Sezione di testo:
Il capace ed educato Christian Greco ha quindi avuto gioco facile della Meloni e del suo entourage dimostrando una buona capacità dialettica e una calma invidiabile. Ovviamente l’errore dell’onorevole è stato così evidente e lampante da essere immediatamente (e giustamente) presa di mira dal web e da una buona fetta dell’opinione pubblica.
Una volta fatto notare l’ovvio però, occorre anche svelare ciò che ovvio non è. Riesaminando tutta la questione sono sorti in me alcuni dubbi che desidero porre all’attenzione di chi legge. Premetto fin da subito che nessuno osa qui mettere in dubbio le evidenti capacità imprenditoriali del dott. Greco, che ha portato il Museo Egizio a triplicare il proprio fatturato in pochi anni.
Sul sito del Museo Egizio viene descritta la promozione dedicata ai “nuovi italiani” (definizione già di per sé contestabile). Subito salta all’occhio un dettaglio: “Per usufruire della promozione è necessario esibire il documento di identità in biglietteria“.
Su quale documento di identità è scritta la lingua che uno parla? Possibile che anche il direttore del Museo Egizio sia incappato in generalizzazioni nient’affatto dissimili da quelle fatte dalla Meloni?

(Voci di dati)
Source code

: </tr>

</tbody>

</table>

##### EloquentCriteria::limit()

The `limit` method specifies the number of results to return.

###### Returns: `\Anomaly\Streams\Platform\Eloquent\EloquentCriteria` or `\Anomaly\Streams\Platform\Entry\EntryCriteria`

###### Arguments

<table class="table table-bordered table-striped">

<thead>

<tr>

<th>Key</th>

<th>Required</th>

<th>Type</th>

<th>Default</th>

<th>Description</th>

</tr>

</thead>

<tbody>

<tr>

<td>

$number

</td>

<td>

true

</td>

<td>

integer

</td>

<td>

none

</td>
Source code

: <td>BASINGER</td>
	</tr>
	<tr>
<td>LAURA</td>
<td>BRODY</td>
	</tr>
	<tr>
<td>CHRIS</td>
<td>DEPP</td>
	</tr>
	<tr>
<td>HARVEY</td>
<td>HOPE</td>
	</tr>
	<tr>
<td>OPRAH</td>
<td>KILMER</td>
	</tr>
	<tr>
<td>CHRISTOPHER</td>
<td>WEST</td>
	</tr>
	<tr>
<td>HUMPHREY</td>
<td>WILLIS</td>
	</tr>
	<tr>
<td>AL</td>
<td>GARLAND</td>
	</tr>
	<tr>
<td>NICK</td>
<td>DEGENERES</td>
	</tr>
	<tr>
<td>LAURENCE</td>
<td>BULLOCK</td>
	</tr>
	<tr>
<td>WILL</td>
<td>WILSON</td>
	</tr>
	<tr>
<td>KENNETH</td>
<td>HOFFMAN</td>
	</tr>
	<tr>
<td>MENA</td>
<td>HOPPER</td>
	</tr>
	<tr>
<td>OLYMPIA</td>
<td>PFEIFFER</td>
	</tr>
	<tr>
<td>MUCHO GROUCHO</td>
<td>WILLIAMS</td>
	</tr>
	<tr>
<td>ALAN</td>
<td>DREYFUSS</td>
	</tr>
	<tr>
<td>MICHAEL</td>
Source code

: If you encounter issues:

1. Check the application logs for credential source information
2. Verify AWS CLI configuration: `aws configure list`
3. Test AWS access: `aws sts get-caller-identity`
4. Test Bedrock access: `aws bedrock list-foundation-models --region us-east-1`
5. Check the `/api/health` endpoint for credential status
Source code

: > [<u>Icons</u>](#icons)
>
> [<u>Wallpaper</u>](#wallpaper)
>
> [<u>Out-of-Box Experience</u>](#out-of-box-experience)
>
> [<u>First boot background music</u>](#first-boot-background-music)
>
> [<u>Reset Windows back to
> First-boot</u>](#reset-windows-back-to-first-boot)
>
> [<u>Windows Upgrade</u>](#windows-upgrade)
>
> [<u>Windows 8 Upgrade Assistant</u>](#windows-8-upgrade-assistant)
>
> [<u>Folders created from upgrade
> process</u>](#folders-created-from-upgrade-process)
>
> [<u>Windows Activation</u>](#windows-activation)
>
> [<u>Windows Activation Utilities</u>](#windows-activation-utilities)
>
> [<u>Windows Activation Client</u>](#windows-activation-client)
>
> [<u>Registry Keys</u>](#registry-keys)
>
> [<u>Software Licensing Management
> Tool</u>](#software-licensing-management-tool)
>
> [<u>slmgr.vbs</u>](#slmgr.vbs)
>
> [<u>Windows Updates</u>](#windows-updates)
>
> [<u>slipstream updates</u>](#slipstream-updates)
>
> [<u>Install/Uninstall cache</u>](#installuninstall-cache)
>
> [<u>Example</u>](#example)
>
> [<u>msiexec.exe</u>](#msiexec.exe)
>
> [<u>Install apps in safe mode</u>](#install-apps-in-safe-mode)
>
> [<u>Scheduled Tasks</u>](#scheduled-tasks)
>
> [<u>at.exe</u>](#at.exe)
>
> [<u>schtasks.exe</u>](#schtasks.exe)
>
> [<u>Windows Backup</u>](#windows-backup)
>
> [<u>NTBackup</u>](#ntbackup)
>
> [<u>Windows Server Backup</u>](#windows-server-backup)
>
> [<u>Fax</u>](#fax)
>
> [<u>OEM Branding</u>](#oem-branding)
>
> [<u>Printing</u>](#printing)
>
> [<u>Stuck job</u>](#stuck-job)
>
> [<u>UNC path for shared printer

Consegne:
A: Nel brano sul Museo Egizio, che risultato ha ottenuto il dott. Greco con il fatturato del museo?
B: Trascrivi dal brano sul Museo Egizio il passo che parte dalle parole "Una volta fatto" e si chiude dopo "in pochi anni.".
Le voci non servono a nulla per lo svolgimento.

Soluzioni ai quesiti:
A: Lo ha triplicato in pochi anni.

B:
Una volta fatto notare l’ovvio però, occorre anche svelare ciò che ovvio non è. Riesaminando tutta la questione sono sorti in me alcuni dubbi che desidero porre all’attenzione di chi legge. Premetto fin da subito che nessuno osa qui mettere in dubbio le evidenti capacità imprenditoriali del dott. Greco, che ha portato il Museo Egizio a triplicare il proprio fatturato in pochi anni.